> [Stated problem]: Format the items as a JSON list of strings, one string for each line and with blank lines omitted, covering only the part that runs from the start of the items through the line containing "genus: Smeringopus", with both ends included.

> [Supplied records]:
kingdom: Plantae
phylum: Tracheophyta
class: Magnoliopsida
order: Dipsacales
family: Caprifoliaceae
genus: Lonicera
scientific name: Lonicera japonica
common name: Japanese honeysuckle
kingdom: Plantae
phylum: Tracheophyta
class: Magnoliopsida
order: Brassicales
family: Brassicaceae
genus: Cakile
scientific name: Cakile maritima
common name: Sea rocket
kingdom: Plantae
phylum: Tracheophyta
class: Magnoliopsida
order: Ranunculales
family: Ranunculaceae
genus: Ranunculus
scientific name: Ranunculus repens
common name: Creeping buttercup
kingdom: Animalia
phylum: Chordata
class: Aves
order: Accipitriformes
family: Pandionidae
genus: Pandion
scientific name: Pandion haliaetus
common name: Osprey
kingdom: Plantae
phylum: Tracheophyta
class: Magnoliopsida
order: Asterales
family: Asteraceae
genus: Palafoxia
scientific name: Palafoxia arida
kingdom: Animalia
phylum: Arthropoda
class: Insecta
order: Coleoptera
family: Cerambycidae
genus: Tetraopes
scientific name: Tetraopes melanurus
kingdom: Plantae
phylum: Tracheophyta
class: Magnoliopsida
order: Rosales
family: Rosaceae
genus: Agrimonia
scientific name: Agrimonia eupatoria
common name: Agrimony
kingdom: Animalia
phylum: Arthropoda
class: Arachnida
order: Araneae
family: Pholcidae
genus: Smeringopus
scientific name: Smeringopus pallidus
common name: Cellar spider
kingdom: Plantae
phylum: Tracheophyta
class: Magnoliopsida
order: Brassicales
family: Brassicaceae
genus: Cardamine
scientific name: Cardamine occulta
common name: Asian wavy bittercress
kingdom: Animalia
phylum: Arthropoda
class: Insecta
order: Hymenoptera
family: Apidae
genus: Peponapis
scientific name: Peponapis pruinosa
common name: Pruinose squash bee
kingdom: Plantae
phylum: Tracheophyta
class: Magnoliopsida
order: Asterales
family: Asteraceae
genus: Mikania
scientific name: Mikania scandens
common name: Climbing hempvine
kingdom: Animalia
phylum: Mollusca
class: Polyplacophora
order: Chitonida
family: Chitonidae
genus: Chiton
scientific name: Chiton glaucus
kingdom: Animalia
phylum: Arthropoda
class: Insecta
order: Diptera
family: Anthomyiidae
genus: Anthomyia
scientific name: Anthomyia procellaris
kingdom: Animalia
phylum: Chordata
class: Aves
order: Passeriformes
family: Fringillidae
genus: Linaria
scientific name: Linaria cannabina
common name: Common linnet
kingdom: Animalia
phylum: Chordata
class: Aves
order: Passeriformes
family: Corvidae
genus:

> [Written response]:
[
  "kingdom: Plantae",
  "phylum: Tracheophyta",
  "class: Magnoliopsida",
  "order: Dipsacales",
  "family: Caprifoliaceae",
  "genus: Lonicera",
  "scientific name: Lonicera japonica",
  "common name: Japanese honeysuckle",
  "kingdom: Plantae",
  "phylum: Tracheophyta",
  "class: Magnoliopsida",
  "order: Brassicales",
  "family: Brassicaceae",
  "genus: Cakile",
  "scientific name: Cakile maritima",
  "common name: Sea rocket",
  "kingdom: Plantae",
  "phylum: Tracheophyta",
  "class: Magnoliopsida",
  "order: Ranunculales",
  "family: Ranunculaceae",
  "genus: Ranunculus",
  "scientific name: Ranunculus repens",
  "common name: Creeping buttercup",
  "kingdom: Animalia",
  "phylum: Chordata",
  "class: Aves",
  "order: Accipitriformes",
  "family: Pandionidae",
  "genus: Pandion",
  "scientific name: Pandion haliaetus",
  "common name: Osprey",
  "kingdom: Plantae",
  "phylum: Tracheophyta",
  "class: Magnoliopsida",
  "order: Asterales",
  "family: Asteraceae",
  "genus: Palafoxia",
  "scientific name: Palafoxia arida",
  "kingdom: Animalia",
  "phylum: Arthropoda",
  "class: Insecta",
  "order: Coleoptera",
  "family: Cerambycidae",
  "genus: Tetraopes",
  "scientific name: Tetraopes melanurus",
  "kingdom: Plantae",
  "phylum: Tracheophyta",
  "class: Magnoliopsida",
  "order: Rosales",
  "family: Rosaceae",
  "genus: Agrimonia",
  "scientific name: Agrimonia eupatoria",
  "common name: Agrimony",
  "kingdom: Animalia",
  "phylum: Arthropoda",
  "class: Arachnida",
  "order: Araneae",
  "family: Pholcidae",
  "genus: Smeringopus"
]